Trump is a man who will always look for advantages for the United States. But the United States and Russia inherently cannot be allies! Partners - yes, but not allies!
- There is a myth that the lend-lease is an American canned stewed meat given to our people almost at the beginning of May 1945.
- It is a complete nonsense. Because in 1943, I with my family moved to Horlivka, my father was a construction electrician. When “Studebaker" [an American truck] arrived to his department, it was a joy for many who lived and worked in Horlivka. All boys ran to look at the "Studebaker", tried to climb into the truck... It still makes me smile.
- Let's return to the book. At one point, you say that a total victory in a hybrid war is impossible. At another point, the winner turned out to be the one who managed to convince the world of this. So nevertheless, what about the probability of victory?
- Now I’ll try to ground this thesis. A hybrid war actually is infinite. It is possible to achieve some success; however, it is impossible to win. There is no guarantee that we will, for example, again enter into a serious confrontation with the Russian Federation on the "gas issue". As far back as on January 6, 2006, when there was the first gas cutoff, at the request of Viktor Yushchenko I gave a news conference at the Presidential Administration. And I said that this was only the beginning and that apart from the gas war, we would also have milk, cheese, sausage, candy and other wars. We must be prepared for this. I can’t say that I was heard. Tools of a hybrid war became multifaceted and it’s impossible to fully stop it, or win it. However, we need to work with the causes that led to it, and resist the goals that the enemy seeks to achieve.
- In the book, you clearly gave the objectives pursued by the Russian Federation. Federalization, the change of our course and the official status of the Russian language. If we want to prevent the latter, would it be right to approve the law on the Ukrainian language in its latest version?
- I've got a palliative position on this issue. In 1993, I returned from Moscow as Head of the National Space Agency. Ivan Drach and Pavlychko were with me in the car. Most of the time, I listened to them. As a man with a technical degree, I respect the coryphaeus of literature. Their position: the official language should be one - is the basis of national self-determination, but we should be very careful when solving the "language issue". And it is not only the task of the Culture Ministry and the Information Policy Ministry. It is the task of the Ukrainian intelligentsia. Fold your arms around the Ukrainian intelligentsia and Ukrainian science, and gently go the next stage of Ukrainization.
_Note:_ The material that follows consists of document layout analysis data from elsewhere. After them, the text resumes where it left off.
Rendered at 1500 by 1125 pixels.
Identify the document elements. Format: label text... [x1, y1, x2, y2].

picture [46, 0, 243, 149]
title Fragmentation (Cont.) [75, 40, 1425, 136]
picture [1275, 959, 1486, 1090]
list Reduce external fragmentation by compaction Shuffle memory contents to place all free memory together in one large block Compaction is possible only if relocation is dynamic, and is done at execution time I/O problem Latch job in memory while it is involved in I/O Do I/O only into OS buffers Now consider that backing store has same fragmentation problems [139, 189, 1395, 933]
- One phrase stayed in my memory that our enemy speculates on the classic standards of journalism.
- Speaking of journalism. Ukraine needs a militant, but not a hostile journalism. Today like never before it is in the power of journalism to construct a small, but none the less a bridge between society and government. This must be done. Today it is the first priority issue on the agenda.
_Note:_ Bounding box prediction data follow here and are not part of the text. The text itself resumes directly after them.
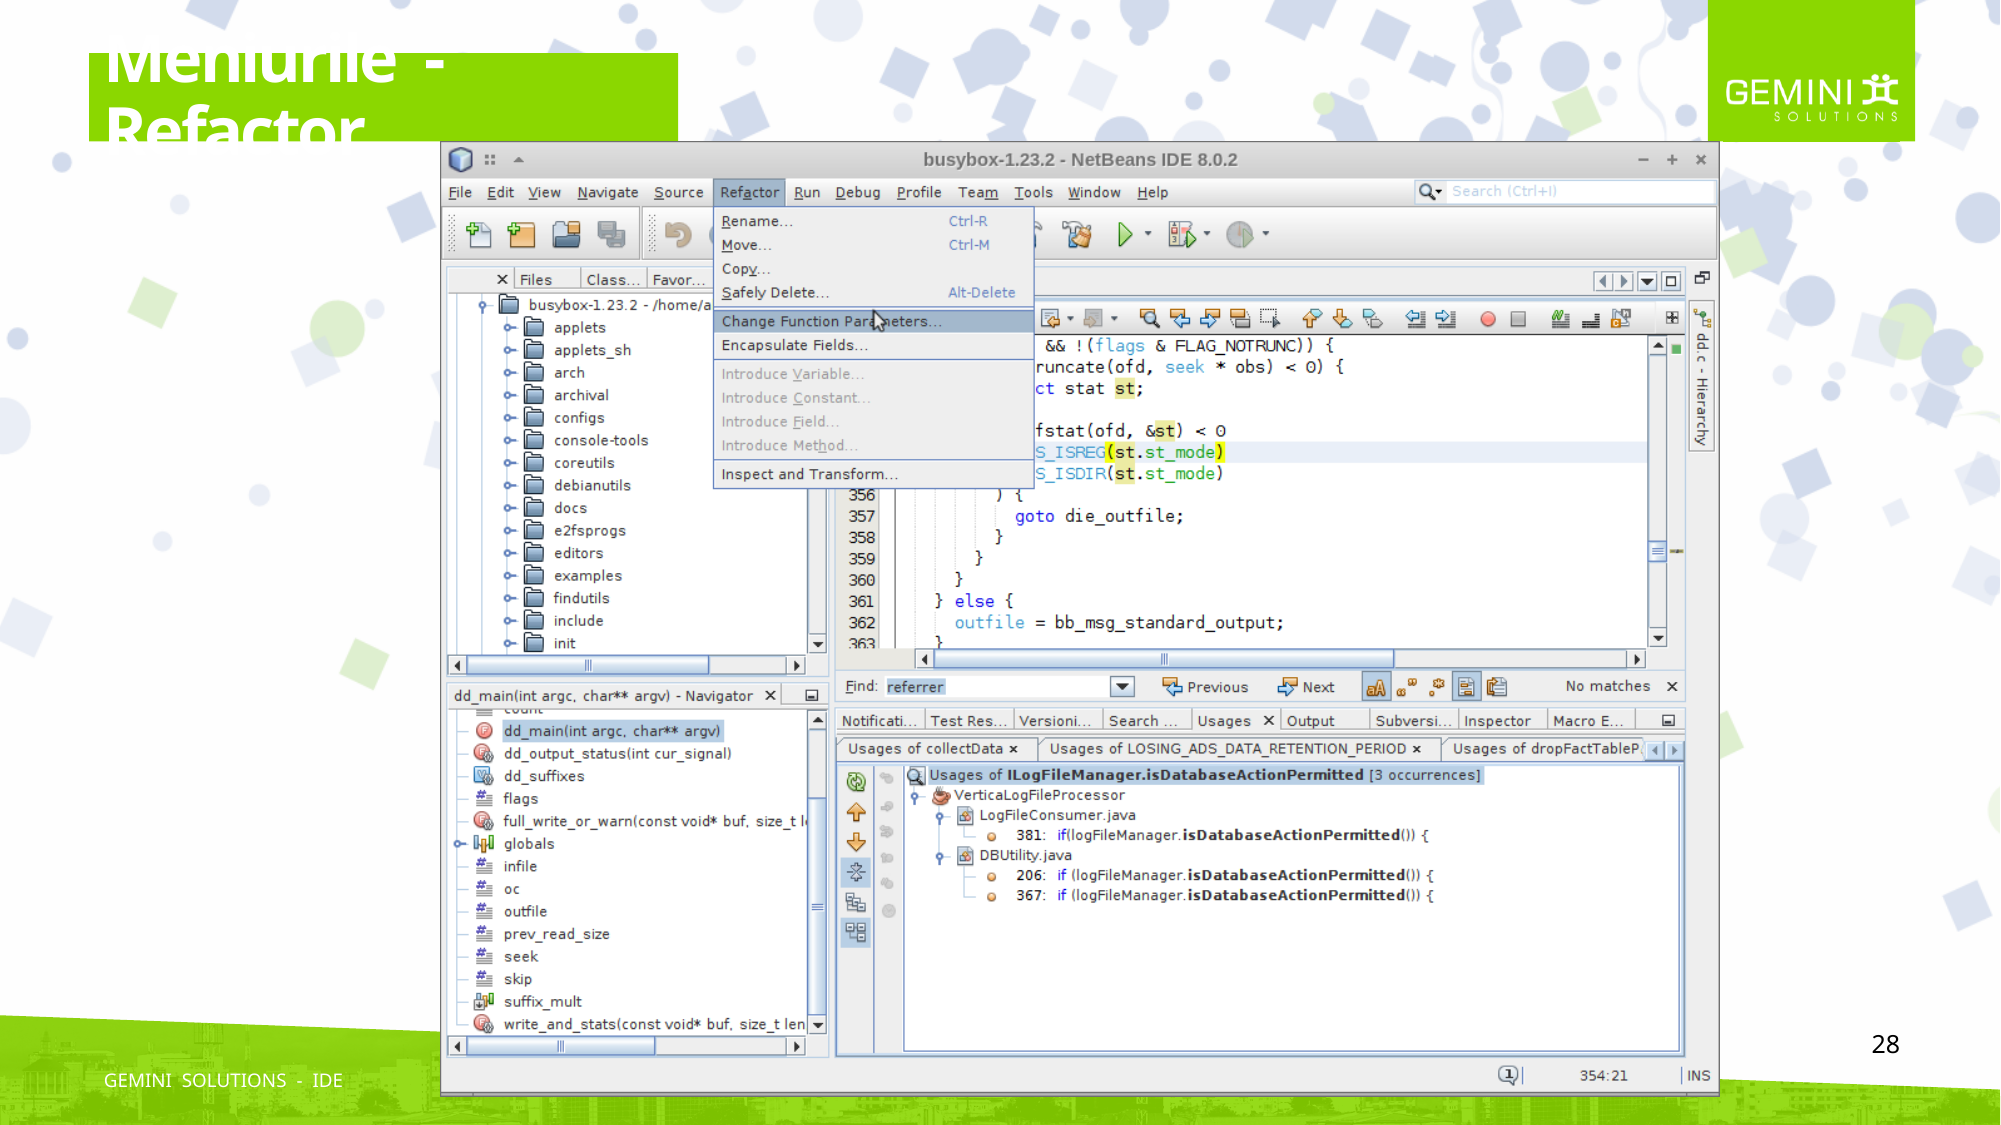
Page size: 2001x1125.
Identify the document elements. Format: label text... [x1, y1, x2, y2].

picture [440, 141, 1720, 1097]
footer GEMINI SOLUTIONS - IDE [89, 1050, 989, 1111]
title Meniurile - Refactor [89, 53, 679, 142]
picture [1723, 53, 1900, 142]
slide_number 28 [1789, 1015, 1916, 1076]
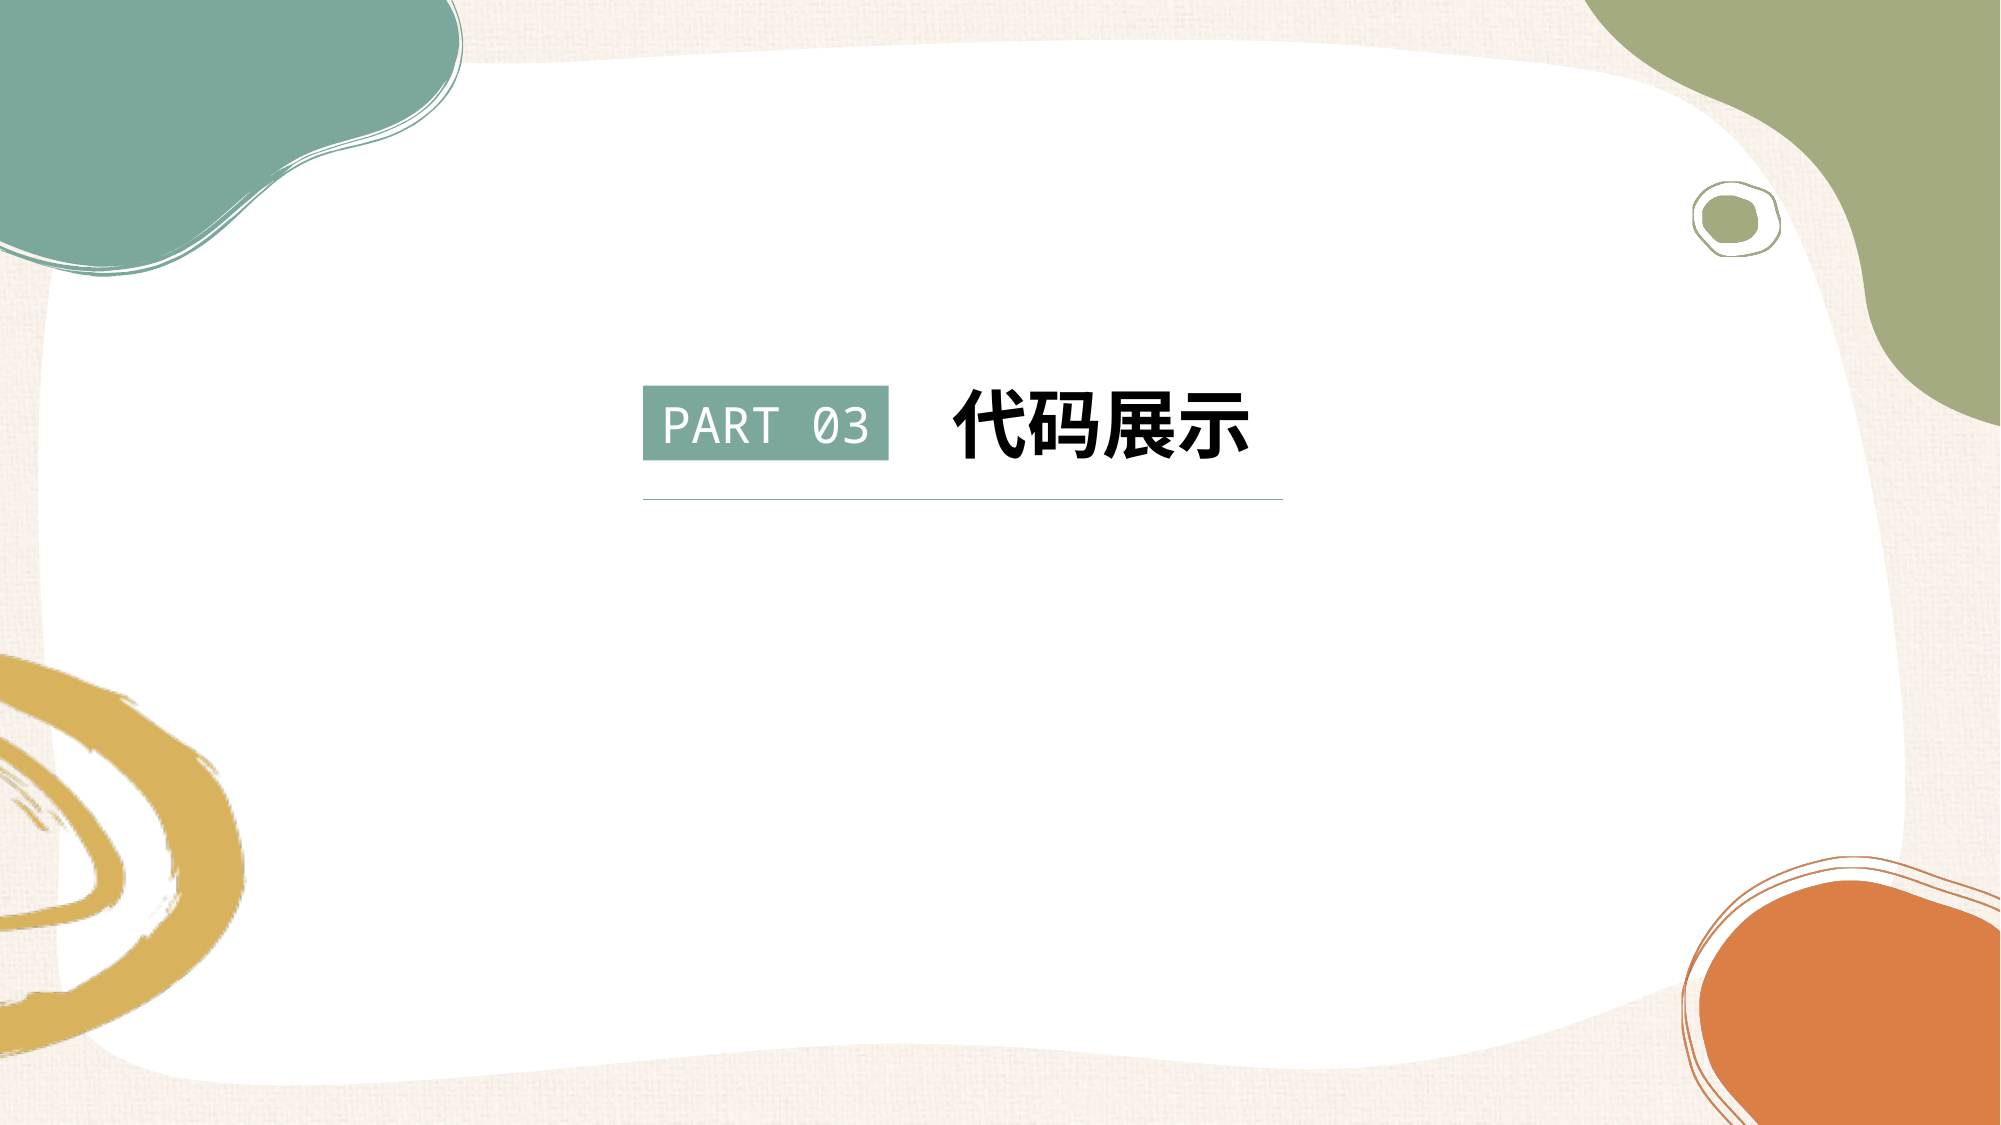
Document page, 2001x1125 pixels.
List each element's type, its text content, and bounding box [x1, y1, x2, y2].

picture [1685, 857, 2001, 1125]
text_box 代码展示 [937, 370, 1283, 476]
text_box PART 03 [643, 385, 889, 461]
picture [1693, 182, 1781, 257]
picture [0, 651, 247, 1062]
- Comment on the president’s initiative regarding a referendum on NATO.
- Even if it is carried out, it will cause certain debate. It is a serious step, it is the President’s search for a stone wall, from which he would like to build a long-term foreign policy verified with the society. It's a pledge of confidence in the future. In 2004, I conducted a public opinion poll at the National Center for Euro-Atlantic Integration. Supporters of NATO membership totaled about 33 percent, those who were against - also about 33 percent, and another third of doubted. But just within the next two months the situation has changed drastically. Two of the slogans played their role: on the division of Ukrainians to "three-classes" and on the persecution of the Russian language. And the number of undecided people increased to 50%. After 2014, the situation changed again. The number of NATO supporters increased. But we again began to throw destructive constructs about fears of breaking relations with Russia, about a decline in social standards, about worsening of the economic situation ... I think that President understood that again the storm was gathering and made a proposal to hold a referendum. This, of course, is a risk. But I like this risk.